La famille de Solere possède le Palazzo di Solere, à Savillan[63].
Galerie
Jean-Baptiste de Solere, grand-croix de l'Ordre des Saints-Maurice-et-Lazare, ambassadeur du duc Charles-Emmanuel Ier à Venise. Façade sud du château de Solere. Blason de la famille de Solere, Château Taparelli de Lagnasco. Maurice de Solere, ambassadeur de la République piémontaise à Paris en 1800. Ernestine de Sparre, comtesse de Solere en 1802. Eugène Maurice de Solere (1802-1890), capitaine de frégate, maire de Rouffignac.
Alliances
- Alliances piémontaises : Taparelli di Lagnasco e d'Azeglio (1408, 1498, v.1528, 1602, 1612, 1785), Cambiani di Ruffia (v.1500, v.1530), Romagnano di Polenzo e di Virle (1508, v. 1545, 1691), Buronzo (1591), Gorena di Marene (v.1604), Falletti di Pocapaglia e di Villafalletto (v.1594, v.1607), Ruffino del Pozzo Grimaldi (v. 1610), Muratore di Cervere (v.1642), Arcatori di Fiano (1642), Beggiami di Clavesana (1666), Platina di Cremona (1666), Radicati di Brozolo (1668), Carandoletta (1699), de Tavier (1743), Luserna d'Angrogna (1736), di Monticelli (1760), Ceca di Mombello di Vaglierano (1778), Cordero di Montezemolo (1808).

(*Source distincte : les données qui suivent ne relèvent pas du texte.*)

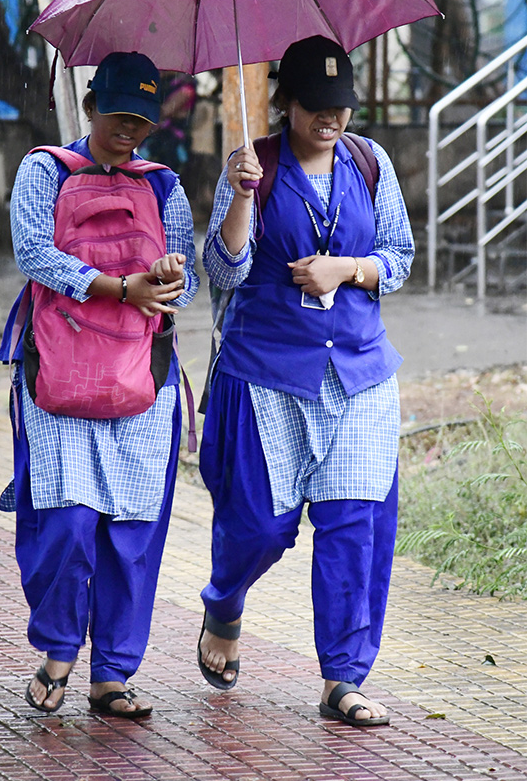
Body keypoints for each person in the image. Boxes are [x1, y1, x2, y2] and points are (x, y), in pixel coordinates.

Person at [196, 36, 414, 727]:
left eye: (341, 107)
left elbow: (399, 259)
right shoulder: (253, 166)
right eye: (316, 106)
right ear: (286, 101)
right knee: (259, 524)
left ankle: (342, 679)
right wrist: (237, 199)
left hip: (357, 373)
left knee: (355, 524)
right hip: (267, 374)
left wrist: (346, 269)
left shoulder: (368, 162)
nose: (330, 119)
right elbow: (223, 272)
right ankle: (223, 605)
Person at [0, 51, 199, 718]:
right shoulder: (45, 169)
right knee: (68, 524)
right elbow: (32, 251)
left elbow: (187, 284)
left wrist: (168, 275)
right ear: (89, 107)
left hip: (142, 380)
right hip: (56, 374)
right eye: (118, 119)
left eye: (141, 123)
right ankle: (58, 651)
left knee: (132, 534)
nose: (129, 134)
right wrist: (117, 287)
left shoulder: (164, 184)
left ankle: (111, 674)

- Alliances françaises : Milliet de Faverges et de Challes (av.1635), de Sparre (1802), Burignot de Varenne (1843, 1939), de Chanaud (1871), Logerot (1888), de Parseval de Foudras (1947), Le Bourgeois (1967), de Witasse (1968), de Mongrand (1969), Olphe-Galliard (1991).
Château de Solere

À cinq kilomètres de Savillan, au bord de la Maira, dans la localité connue sous le nom de Solere, se dresse le château du même nom, mi-forteresse, mi-palais italien construit par les seigneurs de Solere au XIe siècle[64],[65]. Vers l'an mille, il y avait deux châteaux séparés par un fossé : l'un appartenant aux seigneurs de Sarmatorio et l'autre à l'évêque de Turin, qui avait juridiction sur le village[66],[67].

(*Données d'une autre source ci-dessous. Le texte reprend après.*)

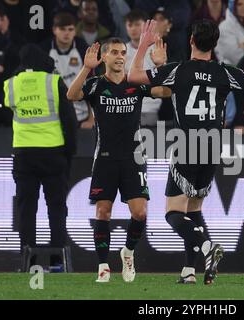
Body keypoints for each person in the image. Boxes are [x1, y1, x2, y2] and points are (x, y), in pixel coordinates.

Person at [128, 19, 244, 285]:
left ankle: (207, 247)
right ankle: (188, 271)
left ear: (191, 41)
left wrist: (143, 46)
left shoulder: (179, 70)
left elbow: (133, 76)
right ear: (215, 44)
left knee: (173, 212)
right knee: (193, 210)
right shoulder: (224, 72)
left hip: (187, 143)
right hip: (213, 146)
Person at [66, 38, 170, 283]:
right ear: (104, 57)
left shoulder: (135, 83)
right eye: (114, 52)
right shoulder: (95, 84)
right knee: (103, 212)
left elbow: (166, 92)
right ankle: (103, 265)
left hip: (133, 158)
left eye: (123, 52)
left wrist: (161, 67)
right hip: (105, 158)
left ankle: (128, 252)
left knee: (140, 213)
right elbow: (72, 95)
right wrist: (85, 68)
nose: (120, 56)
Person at [3, 44, 78, 269]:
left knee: (27, 208)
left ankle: (29, 262)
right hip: (53, 154)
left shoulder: (11, 84)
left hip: (24, 154)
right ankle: (58, 262)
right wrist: (70, 152)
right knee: (56, 207)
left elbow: (7, 108)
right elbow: (70, 122)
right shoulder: (53, 82)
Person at [42, 12, 93, 128]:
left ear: (75, 31)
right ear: (54, 30)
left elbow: (93, 85)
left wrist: (91, 119)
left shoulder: (83, 49)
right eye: (62, 29)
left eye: (70, 29)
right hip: (53, 116)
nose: (66, 33)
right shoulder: (44, 50)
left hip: (81, 116)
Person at [124, 9, 163, 126]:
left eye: (137, 24)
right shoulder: (121, 51)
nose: (133, 28)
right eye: (130, 25)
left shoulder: (157, 49)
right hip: (128, 108)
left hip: (151, 109)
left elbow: (165, 80)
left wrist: (160, 64)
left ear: (146, 26)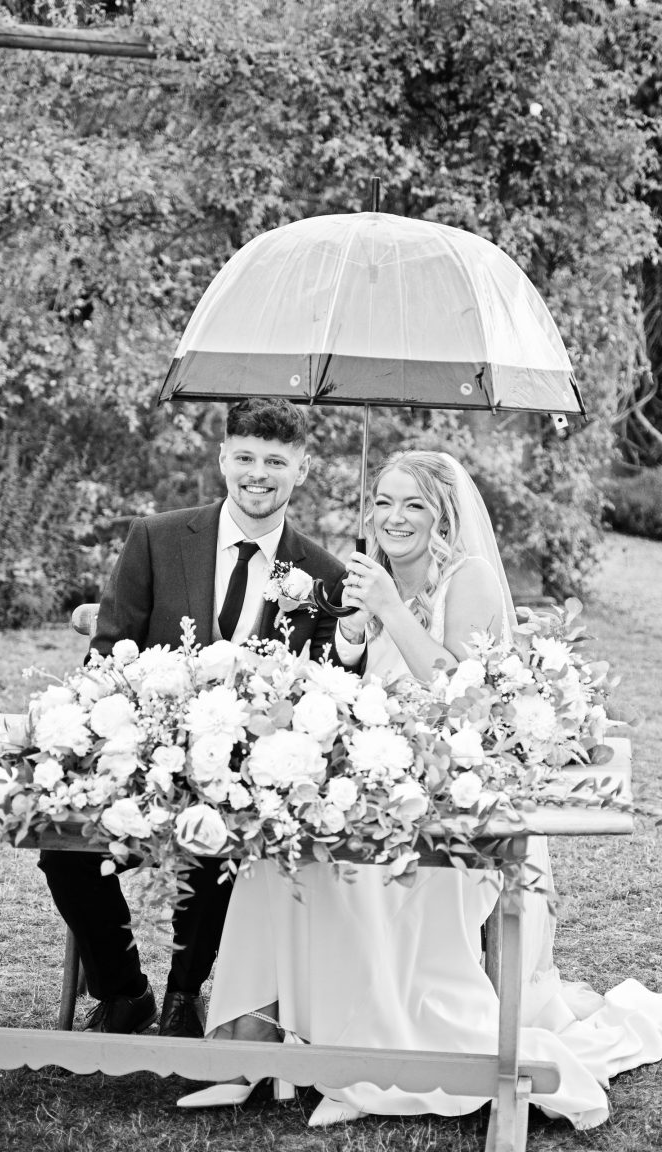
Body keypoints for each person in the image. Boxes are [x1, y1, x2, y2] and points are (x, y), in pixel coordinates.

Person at [177, 450, 662, 1130]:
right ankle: (247, 1046)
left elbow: (466, 699)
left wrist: (388, 610)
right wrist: (351, 636)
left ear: (442, 516)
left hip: (457, 809)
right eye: (382, 502)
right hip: (370, 784)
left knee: (363, 879)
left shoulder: (469, 579)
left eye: (413, 505)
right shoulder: (365, 576)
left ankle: (363, 1059)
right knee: (275, 860)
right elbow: (344, 688)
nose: (393, 517)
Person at [39, 398, 355, 1038]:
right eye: (245, 457)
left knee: (223, 841)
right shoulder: (155, 538)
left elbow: (324, 695)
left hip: (244, 781)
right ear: (222, 459)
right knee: (63, 849)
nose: (258, 474)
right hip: (142, 763)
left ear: (301, 469)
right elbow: (106, 655)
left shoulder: (324, 575)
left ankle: (186, 995)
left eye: (275, 462)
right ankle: (123, 991)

L'actuel château a été reconstruit par la famille de Solere en 1443 sur ordre du Duc Amédée VIII de Savoie[68]. Une chapelle de style baroque a également été construite (chiesa Santa Caterina). Le château est passé par la lignée féminine aux comtes Cordero di Montezemolo puis aux propriétaires actuels, les marquis Ripa di Meana[4].